What is required
Reproduce the material from the line with "Digital Transformation" to the line with "an Applied AI training for product", both lines included, without changing anything.

Available data
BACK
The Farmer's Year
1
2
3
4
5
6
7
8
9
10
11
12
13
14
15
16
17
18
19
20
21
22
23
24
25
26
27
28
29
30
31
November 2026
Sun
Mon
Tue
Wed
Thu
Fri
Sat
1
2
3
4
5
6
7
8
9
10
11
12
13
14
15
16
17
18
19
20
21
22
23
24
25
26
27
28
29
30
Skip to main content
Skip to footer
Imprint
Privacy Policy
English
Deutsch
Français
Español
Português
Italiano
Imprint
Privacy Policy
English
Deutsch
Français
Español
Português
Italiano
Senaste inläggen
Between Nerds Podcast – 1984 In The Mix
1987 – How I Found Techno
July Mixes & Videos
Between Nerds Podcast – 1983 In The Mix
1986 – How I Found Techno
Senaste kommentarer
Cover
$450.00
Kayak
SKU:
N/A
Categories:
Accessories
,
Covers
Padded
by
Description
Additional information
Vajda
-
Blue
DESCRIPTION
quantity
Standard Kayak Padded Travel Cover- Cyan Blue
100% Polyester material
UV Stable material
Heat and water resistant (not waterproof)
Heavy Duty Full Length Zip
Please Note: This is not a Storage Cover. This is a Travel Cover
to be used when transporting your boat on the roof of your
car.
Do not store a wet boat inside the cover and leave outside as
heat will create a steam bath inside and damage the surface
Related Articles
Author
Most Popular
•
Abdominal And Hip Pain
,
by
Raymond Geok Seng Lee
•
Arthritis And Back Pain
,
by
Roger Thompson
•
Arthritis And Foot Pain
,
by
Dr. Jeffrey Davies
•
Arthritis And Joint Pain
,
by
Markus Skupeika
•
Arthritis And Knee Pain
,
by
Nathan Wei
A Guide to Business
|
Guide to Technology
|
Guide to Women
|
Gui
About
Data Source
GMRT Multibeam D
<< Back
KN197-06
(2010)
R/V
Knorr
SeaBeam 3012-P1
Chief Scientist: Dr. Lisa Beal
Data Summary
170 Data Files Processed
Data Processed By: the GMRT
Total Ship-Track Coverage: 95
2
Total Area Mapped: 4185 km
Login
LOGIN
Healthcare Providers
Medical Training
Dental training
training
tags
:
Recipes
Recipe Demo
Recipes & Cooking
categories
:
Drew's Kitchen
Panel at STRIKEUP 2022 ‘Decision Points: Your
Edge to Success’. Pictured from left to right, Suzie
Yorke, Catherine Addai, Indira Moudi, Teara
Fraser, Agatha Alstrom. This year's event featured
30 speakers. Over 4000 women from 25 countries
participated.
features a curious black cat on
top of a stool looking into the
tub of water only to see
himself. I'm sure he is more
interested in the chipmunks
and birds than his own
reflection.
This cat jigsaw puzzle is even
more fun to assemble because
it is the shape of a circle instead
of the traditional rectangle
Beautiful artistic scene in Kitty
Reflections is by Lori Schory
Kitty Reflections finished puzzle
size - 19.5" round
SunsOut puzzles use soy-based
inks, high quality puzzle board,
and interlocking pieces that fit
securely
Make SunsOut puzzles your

--

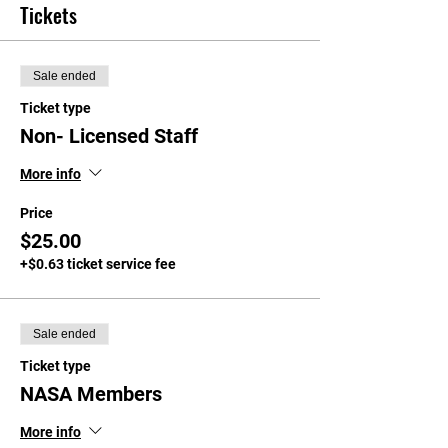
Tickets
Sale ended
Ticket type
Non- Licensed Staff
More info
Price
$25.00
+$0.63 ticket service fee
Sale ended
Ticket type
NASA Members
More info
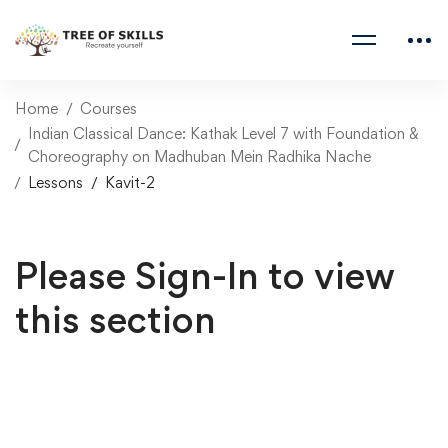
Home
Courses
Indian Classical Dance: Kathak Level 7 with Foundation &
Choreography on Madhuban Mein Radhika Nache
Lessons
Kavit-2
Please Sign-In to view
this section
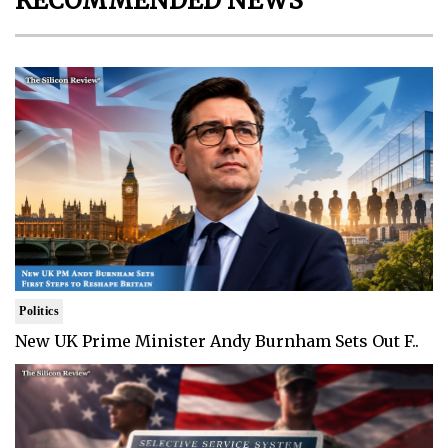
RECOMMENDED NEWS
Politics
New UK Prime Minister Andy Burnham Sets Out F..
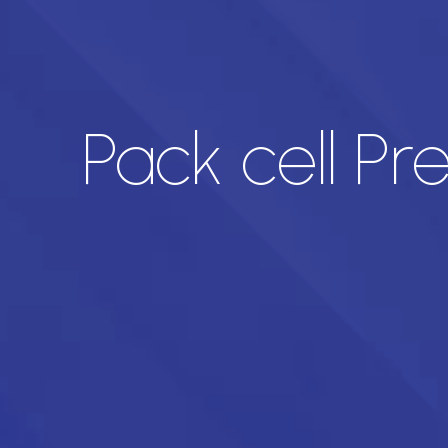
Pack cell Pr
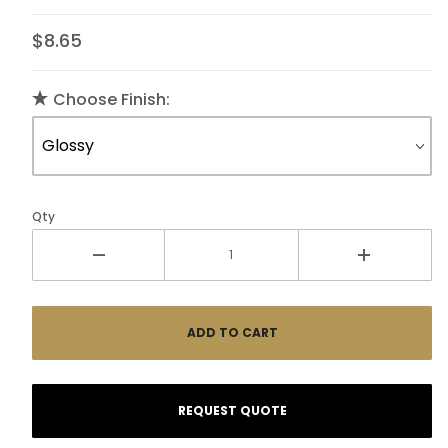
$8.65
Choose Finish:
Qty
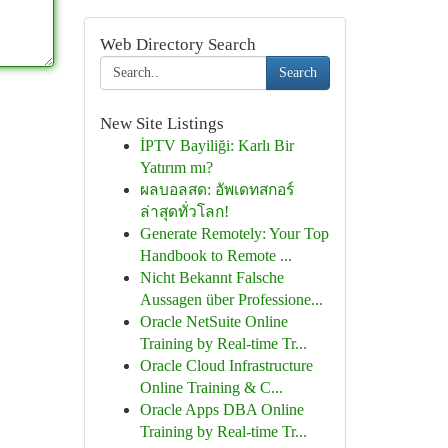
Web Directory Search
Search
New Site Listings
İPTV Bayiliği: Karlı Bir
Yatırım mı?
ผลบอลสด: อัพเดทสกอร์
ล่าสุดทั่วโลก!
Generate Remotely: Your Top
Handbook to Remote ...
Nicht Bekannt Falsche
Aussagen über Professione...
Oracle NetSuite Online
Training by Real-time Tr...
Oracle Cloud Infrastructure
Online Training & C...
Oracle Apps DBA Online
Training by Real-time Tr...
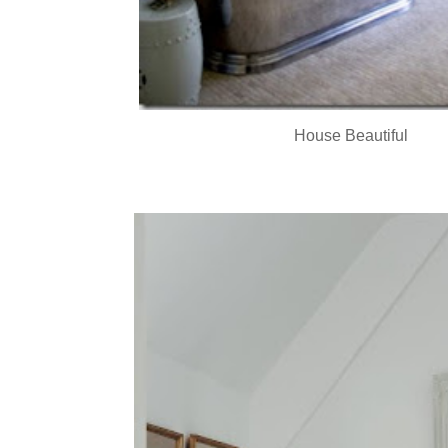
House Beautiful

* * *

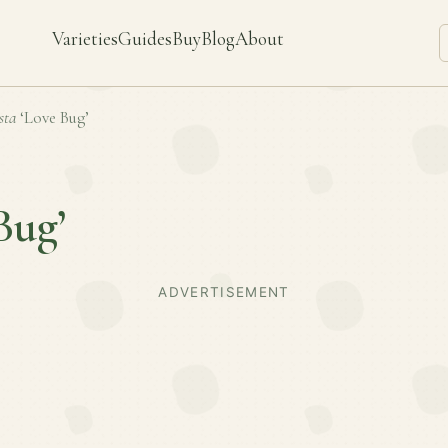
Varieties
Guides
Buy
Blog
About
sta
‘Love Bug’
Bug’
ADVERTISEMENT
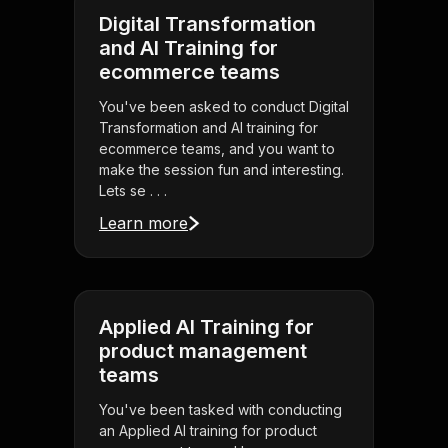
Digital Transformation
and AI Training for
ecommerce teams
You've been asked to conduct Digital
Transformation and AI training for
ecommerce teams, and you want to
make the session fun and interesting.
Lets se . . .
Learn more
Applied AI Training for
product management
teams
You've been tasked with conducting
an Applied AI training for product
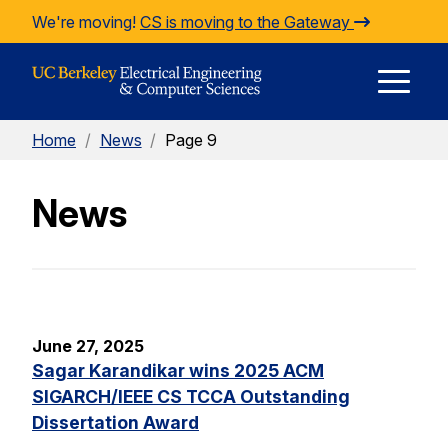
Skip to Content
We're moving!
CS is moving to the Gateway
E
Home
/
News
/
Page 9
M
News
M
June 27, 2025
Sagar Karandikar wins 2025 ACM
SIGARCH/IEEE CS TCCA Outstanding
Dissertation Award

Solution to the exercise
Digital Transformation
and AI Training for
ecommerce teams
You've been asked to conduct Digital
Transformation and AI training for
ecommerce teams, and you want to
make the session fun and interesting.
Lets se . . .
Learn more
Applied AI Training for
product management
teams
You've been tasked with conducting
an Applied AI training for product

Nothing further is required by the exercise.